Na ocasião, o director dos Serviços Fiscais da AGT, Júlio Londa, lembrou que o Imposto Industrial continua a ser o mais representativo no sistema tributário angolano e com maior projeção no OGE. No workshop sobre o Imposto Industrial, suas principais características e metodologias de pagamento, Júlio Londa referiu que as receitas em sede de imposto não petrolífero estão estimadas em 1,7 trilião de kwanzas para este ano e que o actual contexto económico e financeiro angolano, fruto da baixa do preço do barril de petróleo, tem estado a causar dificuldades ao sector económico e aos empresários, que continuam a se queixar do seu impacto
na actividade empresarial.
Não obstante a situação do momento, que já causou também a falência e desistência de algumas empresas, Júlio Londa assegurou estar a registar-se uma subida de forma “tímida” das receitas não petrolíferas.
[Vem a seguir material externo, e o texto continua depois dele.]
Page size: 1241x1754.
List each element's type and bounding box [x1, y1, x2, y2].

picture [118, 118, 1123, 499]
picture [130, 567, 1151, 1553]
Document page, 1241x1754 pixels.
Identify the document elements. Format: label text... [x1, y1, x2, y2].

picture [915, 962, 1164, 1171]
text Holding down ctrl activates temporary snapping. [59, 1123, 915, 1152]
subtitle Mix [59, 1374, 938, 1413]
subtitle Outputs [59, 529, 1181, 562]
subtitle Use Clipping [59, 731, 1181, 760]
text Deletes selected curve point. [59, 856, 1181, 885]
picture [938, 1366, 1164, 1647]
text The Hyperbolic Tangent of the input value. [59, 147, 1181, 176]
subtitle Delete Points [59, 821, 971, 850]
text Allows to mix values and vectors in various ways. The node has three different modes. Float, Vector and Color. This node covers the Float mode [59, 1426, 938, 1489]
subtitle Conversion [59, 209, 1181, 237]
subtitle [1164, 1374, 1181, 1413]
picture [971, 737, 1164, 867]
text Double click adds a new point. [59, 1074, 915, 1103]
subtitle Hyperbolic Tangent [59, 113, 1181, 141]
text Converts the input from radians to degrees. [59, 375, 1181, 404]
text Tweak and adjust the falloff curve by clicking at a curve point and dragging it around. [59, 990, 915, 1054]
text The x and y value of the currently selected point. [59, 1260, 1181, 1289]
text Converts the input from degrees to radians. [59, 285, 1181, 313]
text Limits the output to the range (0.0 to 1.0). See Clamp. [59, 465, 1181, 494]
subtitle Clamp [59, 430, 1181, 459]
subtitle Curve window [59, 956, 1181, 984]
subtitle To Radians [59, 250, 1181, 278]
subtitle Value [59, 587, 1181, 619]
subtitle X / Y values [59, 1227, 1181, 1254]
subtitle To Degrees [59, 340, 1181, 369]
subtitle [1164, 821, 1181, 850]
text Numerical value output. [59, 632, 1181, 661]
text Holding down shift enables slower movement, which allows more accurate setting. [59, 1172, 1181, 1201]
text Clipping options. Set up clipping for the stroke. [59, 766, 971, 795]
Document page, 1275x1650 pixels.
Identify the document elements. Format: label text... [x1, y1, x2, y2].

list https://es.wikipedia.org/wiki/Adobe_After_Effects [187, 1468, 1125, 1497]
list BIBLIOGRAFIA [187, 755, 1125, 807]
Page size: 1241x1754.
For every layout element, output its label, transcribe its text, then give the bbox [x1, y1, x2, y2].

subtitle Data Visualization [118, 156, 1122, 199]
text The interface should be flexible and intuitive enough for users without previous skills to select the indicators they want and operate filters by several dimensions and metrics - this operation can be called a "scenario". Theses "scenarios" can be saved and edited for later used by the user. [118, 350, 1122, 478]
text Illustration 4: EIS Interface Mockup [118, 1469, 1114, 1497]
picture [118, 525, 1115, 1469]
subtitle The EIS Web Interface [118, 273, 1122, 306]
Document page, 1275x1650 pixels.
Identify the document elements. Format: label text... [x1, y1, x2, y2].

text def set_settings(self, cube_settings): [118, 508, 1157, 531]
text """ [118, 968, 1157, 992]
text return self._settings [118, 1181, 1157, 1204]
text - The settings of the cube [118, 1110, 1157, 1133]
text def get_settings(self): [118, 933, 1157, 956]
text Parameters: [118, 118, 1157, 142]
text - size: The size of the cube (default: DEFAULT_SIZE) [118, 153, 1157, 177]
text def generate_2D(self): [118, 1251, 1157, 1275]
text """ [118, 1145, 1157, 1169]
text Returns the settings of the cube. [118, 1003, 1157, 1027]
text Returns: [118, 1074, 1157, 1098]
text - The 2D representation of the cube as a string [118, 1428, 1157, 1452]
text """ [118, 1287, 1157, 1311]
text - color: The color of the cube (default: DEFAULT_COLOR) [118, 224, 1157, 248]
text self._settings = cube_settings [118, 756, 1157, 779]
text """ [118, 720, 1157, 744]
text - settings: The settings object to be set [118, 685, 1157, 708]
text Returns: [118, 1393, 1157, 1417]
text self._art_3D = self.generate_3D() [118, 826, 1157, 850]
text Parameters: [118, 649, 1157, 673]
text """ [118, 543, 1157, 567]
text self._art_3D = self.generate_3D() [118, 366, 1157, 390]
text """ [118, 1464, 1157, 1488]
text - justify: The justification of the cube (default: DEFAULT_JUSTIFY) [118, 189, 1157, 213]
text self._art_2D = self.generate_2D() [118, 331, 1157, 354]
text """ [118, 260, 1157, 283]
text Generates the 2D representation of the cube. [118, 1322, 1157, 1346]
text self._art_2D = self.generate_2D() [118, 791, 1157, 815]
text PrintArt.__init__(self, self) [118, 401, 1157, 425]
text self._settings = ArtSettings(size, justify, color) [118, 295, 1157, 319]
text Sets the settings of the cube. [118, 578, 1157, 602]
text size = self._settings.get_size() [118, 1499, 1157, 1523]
No quadro do novo paradigma tributário, o responsável da AGT disse que a instituição está a procurar dialogar mais com os agentes económicos e contabilistas para em conjunto encontrarem soluções que possam contribuir para um maior cumprimento voluntário das suas declarações comprovativas, das obrigações de pagamento e outros deveres
inerentes à sua actividade.

Visão dos empresários

Os empresários de vários ramos da actividade económica que participaram, recentemente, no workshop sobre o Imposto Industrial, suas principais características e metodologias de pagamento, manifestaram descontentamentos e dúvidas em torno de alguns procedimentos registados em algumas repartições fiscais, onde estes notaram também insuficiências de informações por parte de certos técnicos tributários.
No encontro também foi discutida a transição feita das empresas do grupo A para o B, com base na actual legislação. Os participantes foram de opinião que uma vez o Código Industrial ter aspectos similares com o Código Geral Tributário, a lei actual não pode revogar ou melhor não tem efeitos retroactivos em relação a lei anterior.